### ACTIVITY
All of the data is to be printed exactly, though the images must be left off.

Revision tracking records

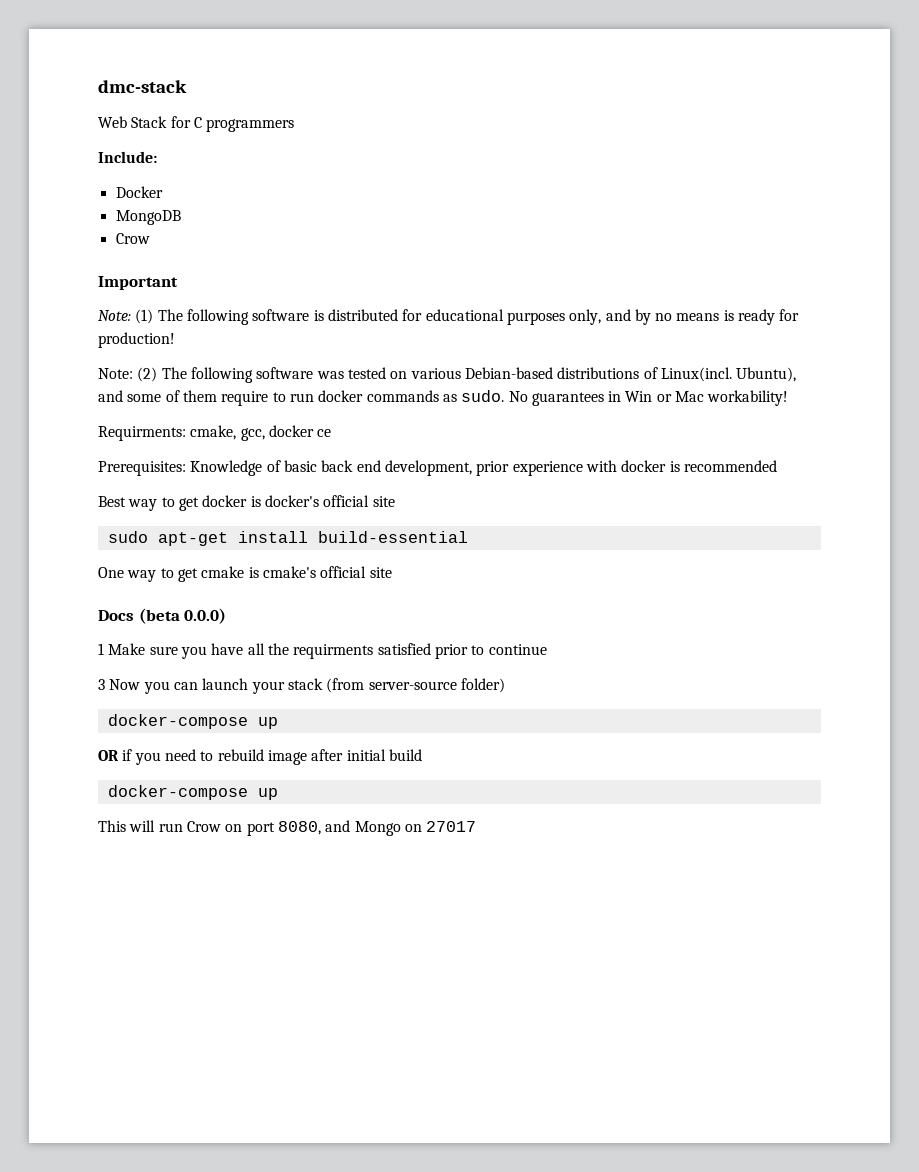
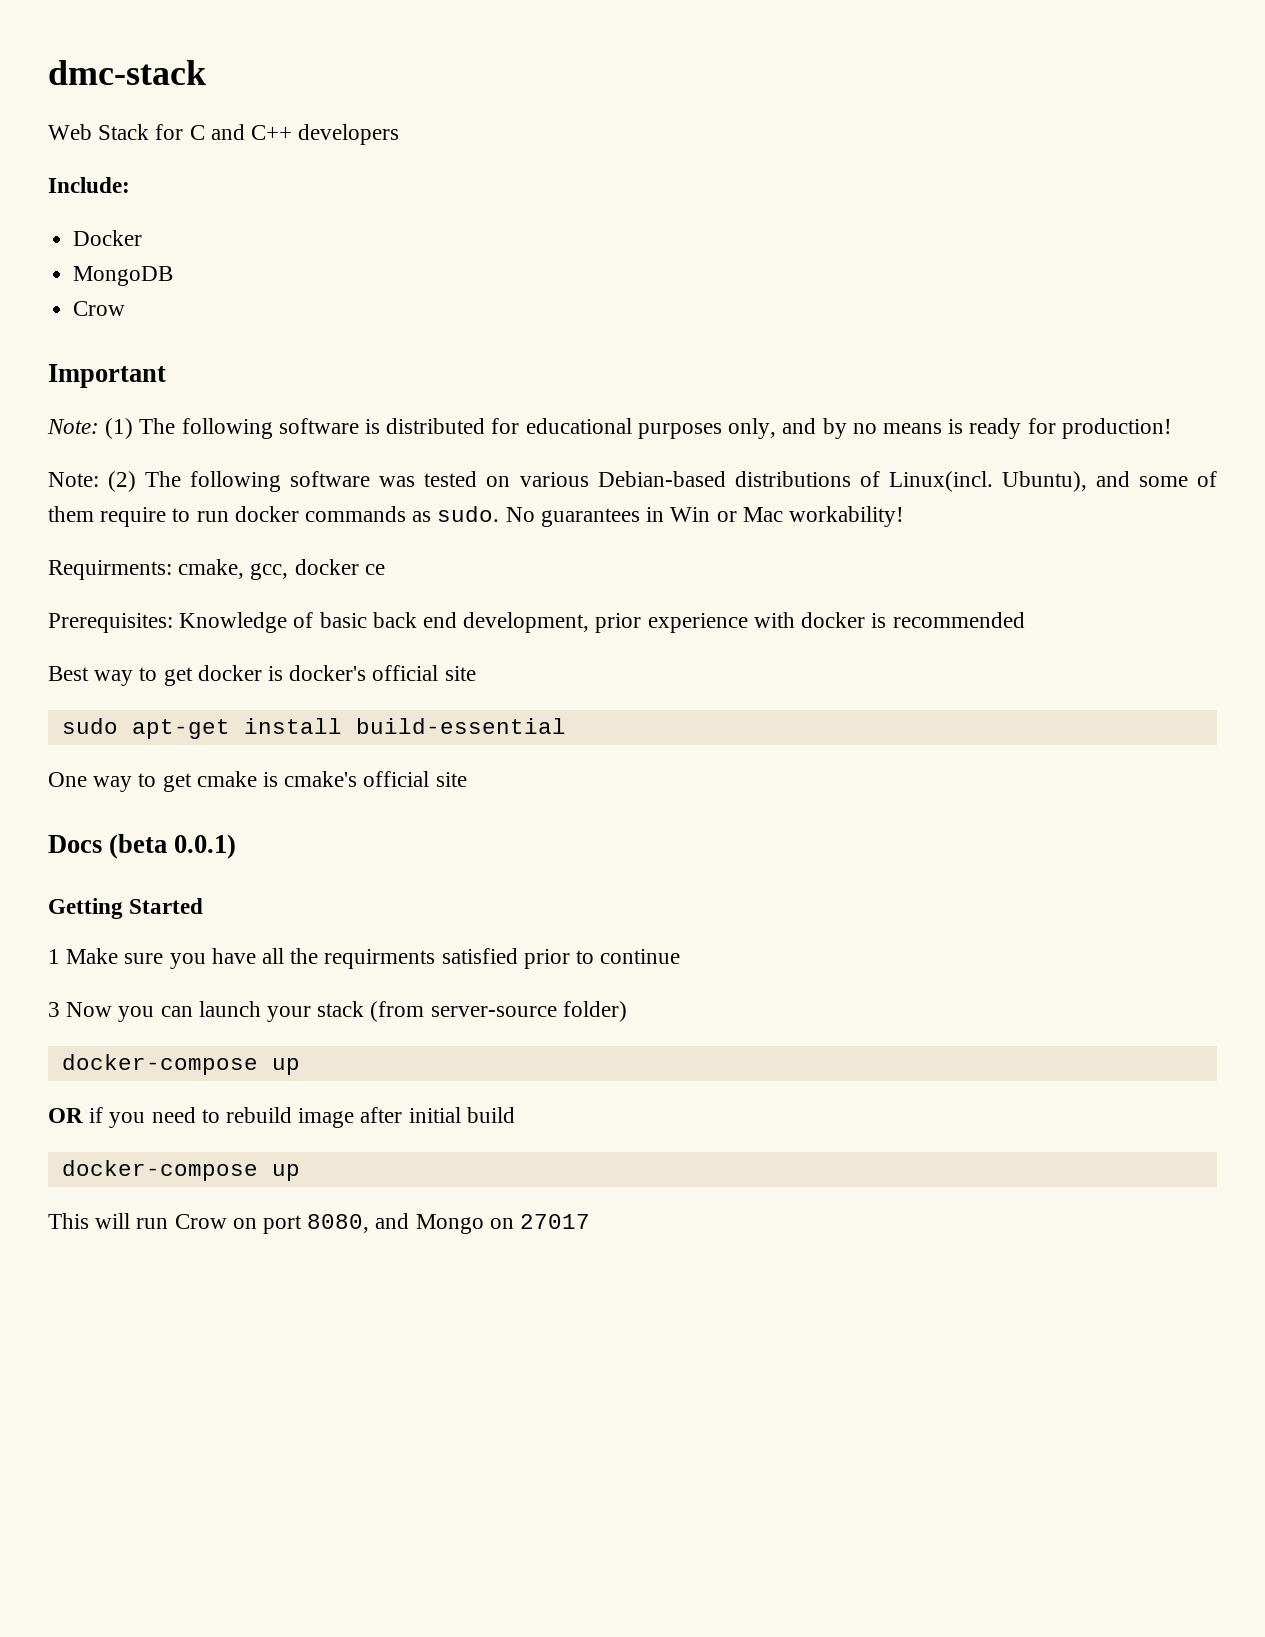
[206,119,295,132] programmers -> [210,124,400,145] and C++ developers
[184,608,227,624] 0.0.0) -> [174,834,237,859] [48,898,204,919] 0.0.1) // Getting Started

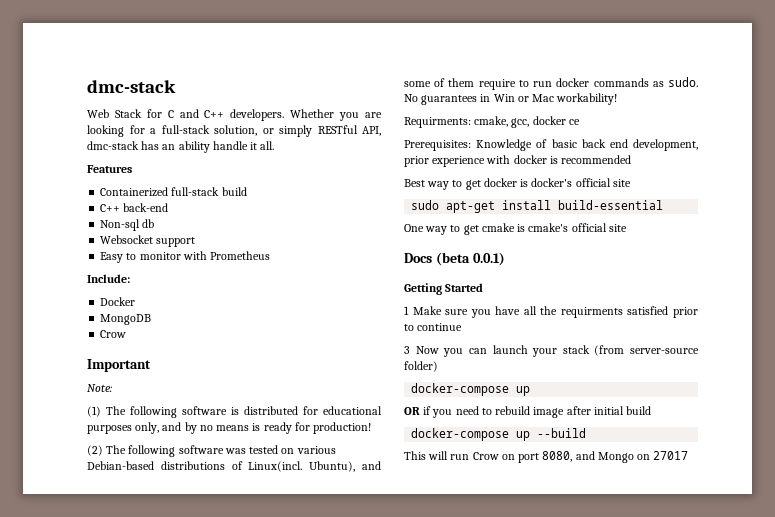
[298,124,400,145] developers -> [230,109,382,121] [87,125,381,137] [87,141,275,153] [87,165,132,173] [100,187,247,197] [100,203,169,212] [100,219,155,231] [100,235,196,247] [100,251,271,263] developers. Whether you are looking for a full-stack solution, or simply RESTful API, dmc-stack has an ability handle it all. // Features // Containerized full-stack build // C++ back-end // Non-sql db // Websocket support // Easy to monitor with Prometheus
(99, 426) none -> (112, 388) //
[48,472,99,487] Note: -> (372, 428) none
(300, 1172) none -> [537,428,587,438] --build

### EXERCISE ANSWER
[206,119,295,132] programmers -> [210,124,400,145] and C++ developers
[184,608,227,624] 0.0.0) -> [174,834,237,859] [48,898,204,919] 0.0.1) // Getting Started

[298,124,400,145] developers -> [230,109,382,121] [87,125,381,137] [87,141,275,153] [87,165,132,173] [100,187,247,197] [100,203,169,212] [100,219,155,231] [100,235,196,247] [100,251,271,263] developers. Whether you are looking for a full-stack solution, or simply RESTful API, dmc-stack has an ability handle it all. // Features // Containerized full-stack build // C++ back-end // Non-sql db // Websocket support // Easy to monitor with Prometheus
(99, 426) none -> (112, 388) //
[48,472,99,487] Note: -> (372, 428) none
(300, 1172) none -> [537,428,587,438] --build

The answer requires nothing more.